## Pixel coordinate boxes
++++++++++++++++++++

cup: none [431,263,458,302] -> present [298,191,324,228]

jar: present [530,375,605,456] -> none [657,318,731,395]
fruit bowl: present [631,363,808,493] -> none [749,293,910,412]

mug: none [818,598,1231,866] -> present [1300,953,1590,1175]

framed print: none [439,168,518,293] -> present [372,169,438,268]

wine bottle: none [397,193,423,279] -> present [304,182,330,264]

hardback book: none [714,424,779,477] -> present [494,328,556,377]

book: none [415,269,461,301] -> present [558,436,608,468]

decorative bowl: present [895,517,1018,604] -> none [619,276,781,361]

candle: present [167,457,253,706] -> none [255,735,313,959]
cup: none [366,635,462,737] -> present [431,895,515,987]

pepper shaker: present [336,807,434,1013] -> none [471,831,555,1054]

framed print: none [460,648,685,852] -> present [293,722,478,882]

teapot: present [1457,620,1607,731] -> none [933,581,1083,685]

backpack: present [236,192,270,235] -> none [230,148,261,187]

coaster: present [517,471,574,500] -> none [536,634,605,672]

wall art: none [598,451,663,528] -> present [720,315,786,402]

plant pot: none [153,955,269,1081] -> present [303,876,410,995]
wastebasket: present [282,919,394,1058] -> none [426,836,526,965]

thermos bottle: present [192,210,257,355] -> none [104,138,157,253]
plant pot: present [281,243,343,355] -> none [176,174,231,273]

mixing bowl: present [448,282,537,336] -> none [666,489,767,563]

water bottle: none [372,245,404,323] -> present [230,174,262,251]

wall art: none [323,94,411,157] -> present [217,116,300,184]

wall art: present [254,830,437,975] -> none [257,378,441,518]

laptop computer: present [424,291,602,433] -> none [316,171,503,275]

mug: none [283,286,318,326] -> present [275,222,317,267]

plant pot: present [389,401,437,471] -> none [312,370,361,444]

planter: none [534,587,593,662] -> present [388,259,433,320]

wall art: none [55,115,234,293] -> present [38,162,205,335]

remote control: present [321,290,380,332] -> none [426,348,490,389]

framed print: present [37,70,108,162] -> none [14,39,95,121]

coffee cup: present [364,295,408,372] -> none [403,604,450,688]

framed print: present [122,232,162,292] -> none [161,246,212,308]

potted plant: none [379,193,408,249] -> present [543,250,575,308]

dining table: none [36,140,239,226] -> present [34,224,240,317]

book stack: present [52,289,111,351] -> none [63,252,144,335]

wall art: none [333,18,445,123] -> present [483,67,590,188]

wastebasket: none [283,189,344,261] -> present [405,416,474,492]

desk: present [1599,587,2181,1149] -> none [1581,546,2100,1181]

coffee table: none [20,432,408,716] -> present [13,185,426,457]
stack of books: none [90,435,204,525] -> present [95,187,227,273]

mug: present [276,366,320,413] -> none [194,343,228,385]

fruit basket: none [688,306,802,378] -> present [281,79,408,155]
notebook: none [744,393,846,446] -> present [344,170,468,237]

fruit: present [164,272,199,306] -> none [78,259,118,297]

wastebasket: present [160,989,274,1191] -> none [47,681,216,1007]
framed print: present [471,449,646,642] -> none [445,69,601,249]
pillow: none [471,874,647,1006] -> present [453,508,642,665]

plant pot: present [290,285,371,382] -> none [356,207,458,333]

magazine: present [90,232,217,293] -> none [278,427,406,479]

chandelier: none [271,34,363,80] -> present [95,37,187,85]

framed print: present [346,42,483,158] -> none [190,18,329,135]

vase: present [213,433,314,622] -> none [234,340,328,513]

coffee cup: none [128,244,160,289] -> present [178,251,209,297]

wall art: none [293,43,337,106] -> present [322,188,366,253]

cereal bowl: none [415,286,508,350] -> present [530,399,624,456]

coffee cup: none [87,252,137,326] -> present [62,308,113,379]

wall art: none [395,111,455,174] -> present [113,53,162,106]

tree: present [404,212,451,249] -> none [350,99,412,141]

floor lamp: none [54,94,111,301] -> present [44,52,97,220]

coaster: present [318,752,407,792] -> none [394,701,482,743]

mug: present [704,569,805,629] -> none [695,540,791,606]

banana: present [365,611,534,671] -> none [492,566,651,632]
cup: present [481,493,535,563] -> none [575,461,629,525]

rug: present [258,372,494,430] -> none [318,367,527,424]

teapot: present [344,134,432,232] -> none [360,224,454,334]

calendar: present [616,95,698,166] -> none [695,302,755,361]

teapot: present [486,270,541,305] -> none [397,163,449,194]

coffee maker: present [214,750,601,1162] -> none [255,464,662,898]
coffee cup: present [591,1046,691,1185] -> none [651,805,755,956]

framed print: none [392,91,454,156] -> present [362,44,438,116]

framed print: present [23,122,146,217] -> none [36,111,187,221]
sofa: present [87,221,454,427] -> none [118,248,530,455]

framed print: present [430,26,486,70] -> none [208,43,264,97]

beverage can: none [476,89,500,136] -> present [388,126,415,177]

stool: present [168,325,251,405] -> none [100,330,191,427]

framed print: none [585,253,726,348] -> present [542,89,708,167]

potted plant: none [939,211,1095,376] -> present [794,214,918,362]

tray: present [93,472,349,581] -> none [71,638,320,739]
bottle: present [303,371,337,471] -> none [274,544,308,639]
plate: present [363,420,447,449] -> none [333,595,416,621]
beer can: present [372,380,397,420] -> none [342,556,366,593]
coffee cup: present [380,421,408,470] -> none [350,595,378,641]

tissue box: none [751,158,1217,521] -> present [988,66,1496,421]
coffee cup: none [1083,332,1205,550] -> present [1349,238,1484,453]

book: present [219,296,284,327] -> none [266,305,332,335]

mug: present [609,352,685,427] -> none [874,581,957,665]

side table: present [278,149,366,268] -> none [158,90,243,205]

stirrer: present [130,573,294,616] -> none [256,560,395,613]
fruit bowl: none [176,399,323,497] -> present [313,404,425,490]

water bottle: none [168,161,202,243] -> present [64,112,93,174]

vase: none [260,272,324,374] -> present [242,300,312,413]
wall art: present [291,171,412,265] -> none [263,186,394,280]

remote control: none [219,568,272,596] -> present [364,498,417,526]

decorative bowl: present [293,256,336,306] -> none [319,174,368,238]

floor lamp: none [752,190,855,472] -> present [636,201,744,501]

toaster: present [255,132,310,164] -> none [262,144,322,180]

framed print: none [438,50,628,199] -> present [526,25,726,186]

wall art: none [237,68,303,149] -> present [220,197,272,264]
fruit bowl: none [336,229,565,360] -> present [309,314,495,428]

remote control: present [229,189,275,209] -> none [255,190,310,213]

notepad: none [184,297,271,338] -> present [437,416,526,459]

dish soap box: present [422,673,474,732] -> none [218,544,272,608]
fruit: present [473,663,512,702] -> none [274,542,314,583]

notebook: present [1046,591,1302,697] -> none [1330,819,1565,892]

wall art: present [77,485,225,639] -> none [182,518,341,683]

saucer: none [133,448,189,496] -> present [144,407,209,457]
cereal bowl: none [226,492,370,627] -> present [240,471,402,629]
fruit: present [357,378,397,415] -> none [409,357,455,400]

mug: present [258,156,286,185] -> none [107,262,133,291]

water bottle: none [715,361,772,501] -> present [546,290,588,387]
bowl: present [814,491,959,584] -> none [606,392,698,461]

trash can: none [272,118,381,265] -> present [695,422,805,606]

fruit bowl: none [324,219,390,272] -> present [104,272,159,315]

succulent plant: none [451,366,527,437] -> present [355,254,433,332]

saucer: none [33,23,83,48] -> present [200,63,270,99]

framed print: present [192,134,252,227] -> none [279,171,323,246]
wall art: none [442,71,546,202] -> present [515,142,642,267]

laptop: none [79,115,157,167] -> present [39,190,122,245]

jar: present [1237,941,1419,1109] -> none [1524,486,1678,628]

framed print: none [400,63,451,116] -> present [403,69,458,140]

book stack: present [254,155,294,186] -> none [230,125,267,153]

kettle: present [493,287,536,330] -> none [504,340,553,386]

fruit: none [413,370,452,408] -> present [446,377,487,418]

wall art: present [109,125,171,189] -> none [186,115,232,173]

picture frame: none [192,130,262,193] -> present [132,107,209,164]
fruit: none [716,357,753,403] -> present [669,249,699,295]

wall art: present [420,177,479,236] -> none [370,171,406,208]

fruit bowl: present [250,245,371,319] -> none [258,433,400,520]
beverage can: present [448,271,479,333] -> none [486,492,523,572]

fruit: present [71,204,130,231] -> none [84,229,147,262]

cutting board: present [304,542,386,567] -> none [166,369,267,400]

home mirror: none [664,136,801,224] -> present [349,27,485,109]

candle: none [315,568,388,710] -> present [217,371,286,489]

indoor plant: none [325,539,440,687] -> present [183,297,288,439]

++++++++++++++++++++

## To do
Determine how many lines above contain "control" and respond with that number only.

## Written response
3